Tra le questioni emerse, una riguarda l’eredità che l’emergenza lascerà alla comunicazione scientifica. Alcuni sono pessimisti. Secondo Elena Giglia il rischio è che si ripeta ciò che è avvenuto in passato con il disastro nucleare di Fukushima nel 2011: “Aveva portato molti editori a rendere libere le pubblicazioni sugli effetti delle radiazioni, ma a emergenza finita tutto è tornato come prima”. Oggi, in alcune pubblicazioni è chiaramente dichiarato che il contenuto è reso disponibile solo durante la pandemia. Cameron Neylon, professore di Comunicazione della ricerca alla Curtin University in Australia, si è chiesto sul The Australian perché malattie che causano migliaia di decessi al giorno, come quelle cardiovascolari o i tumori, non meritino lo stesso livello urgente di apertura di Covid-19. Secondo Neylon le Università dovrebbero cogliere questa opportunità unica per cambiare il sistema. Anche Sparc, una coalizione di biblioteche universitarie che cooperano per creare un sistema di comunicazione scientifica aperto, ha lanciato un appello rivolto a biblioteche, istituti di ricerca, società accademiche e finanziatori. La coalizione chiede di non tornare indietro e di lavorare per costruire un’infrastruttura e un sistema di pubblicazione aperto e pronto ad affrontare le prossime crisi, come quella climatica.
Ilaria Capua è convinta che questa emergenza un cambiamento lo porterà: “Abbiamo di fronte una grandissima opportunità per avvicinare le persone alla scienza. Siamo noi scienziati che dobbiamo fare tutto il possibile per sfruttare questo momento utilizzando nuovi modi per comunicare la scienza”. Dello stesso avviso è Roberto Caso, secondo il quale più dei gesti parziali e temporanei degli editori conteranno le azioni e le scelte future dei ricercatori, dei docenti, dei bibliotecari e soprattutto delle istituzioni.
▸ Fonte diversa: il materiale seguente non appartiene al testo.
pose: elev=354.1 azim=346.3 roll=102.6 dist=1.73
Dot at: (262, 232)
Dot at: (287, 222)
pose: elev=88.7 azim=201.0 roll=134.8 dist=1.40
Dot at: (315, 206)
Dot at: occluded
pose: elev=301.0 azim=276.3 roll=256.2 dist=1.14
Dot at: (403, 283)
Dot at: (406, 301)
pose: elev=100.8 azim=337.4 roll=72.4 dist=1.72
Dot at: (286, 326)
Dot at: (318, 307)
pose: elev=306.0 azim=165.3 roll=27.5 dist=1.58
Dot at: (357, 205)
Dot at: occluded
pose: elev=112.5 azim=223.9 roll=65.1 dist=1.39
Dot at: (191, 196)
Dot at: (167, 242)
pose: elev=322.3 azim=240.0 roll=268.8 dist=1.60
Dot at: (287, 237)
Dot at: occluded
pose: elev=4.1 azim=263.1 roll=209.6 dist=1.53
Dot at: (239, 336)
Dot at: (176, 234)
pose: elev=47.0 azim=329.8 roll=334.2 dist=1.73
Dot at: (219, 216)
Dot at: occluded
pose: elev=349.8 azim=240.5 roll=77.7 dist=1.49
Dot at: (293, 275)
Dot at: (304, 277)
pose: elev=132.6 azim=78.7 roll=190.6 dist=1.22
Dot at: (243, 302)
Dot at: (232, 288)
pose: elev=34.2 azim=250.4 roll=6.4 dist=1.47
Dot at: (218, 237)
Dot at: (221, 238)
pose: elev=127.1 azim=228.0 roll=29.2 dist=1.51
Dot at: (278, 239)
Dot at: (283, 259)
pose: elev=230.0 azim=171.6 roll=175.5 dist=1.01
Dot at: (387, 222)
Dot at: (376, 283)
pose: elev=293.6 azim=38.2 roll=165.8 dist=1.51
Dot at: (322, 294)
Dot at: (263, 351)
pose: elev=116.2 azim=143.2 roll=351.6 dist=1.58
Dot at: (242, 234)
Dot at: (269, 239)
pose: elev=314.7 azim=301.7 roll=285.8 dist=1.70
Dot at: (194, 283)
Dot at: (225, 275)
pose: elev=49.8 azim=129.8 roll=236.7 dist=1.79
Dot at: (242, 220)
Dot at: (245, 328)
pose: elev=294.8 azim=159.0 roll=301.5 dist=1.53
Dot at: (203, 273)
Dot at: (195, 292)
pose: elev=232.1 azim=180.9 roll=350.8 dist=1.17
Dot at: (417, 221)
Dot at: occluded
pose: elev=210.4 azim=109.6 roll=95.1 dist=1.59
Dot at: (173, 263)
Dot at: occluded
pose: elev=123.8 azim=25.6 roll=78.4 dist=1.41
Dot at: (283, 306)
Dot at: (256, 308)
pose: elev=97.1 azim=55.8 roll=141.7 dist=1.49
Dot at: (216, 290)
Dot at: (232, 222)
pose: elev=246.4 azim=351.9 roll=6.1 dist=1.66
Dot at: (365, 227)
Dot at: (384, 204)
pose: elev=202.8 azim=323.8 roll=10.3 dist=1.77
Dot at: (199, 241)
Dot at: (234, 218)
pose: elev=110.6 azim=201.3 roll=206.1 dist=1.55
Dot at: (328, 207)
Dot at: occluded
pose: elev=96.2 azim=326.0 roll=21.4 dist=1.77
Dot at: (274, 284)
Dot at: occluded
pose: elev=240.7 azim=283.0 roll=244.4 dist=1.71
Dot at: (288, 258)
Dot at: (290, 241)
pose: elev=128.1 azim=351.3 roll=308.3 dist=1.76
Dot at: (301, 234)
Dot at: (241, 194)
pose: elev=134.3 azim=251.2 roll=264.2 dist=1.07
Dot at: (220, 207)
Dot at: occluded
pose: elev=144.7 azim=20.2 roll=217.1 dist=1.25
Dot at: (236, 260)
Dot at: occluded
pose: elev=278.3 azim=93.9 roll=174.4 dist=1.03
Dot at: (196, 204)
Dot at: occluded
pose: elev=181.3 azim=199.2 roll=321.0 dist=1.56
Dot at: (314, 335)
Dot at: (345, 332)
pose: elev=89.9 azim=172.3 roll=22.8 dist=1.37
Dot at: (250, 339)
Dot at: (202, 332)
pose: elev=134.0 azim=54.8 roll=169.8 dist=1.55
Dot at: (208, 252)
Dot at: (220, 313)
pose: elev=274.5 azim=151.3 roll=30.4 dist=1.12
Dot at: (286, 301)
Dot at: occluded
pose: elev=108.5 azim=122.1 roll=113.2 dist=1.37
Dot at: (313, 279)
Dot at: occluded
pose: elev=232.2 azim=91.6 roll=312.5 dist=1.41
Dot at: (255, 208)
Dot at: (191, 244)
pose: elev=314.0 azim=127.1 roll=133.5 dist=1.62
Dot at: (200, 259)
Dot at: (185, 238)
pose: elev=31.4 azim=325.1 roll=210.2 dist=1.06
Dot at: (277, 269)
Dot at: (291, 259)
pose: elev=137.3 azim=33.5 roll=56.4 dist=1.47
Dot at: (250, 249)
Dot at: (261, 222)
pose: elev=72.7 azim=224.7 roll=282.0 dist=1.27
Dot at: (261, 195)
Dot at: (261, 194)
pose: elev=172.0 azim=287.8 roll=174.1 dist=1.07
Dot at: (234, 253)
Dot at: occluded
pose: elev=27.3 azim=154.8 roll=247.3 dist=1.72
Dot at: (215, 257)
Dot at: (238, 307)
A queste ultime in particolare l’Aisa chiede di intervenire per rendere la ricerca italiana più aperta, cooperativa e solidale. Due le priorità da riformare: la proprietà intellettuale delle pubblicazioni in modo che università e ricercatori possano condividere i dati della ricerca; e il sistema di valutazione della ricerca, che stimola più la competizione che la cooperazione, perché si basa sulle citazioni (il numero di volte che un articolo è citato in altri lavori) e il prestigio delle riviste su cui si pubblica.
“Queste azioni -sostiene Caso- potrebbero migliorare l’intero ecosistema di comunicazione della scienza e non solo quello riguardante l’attuale emergenza sanitaria”.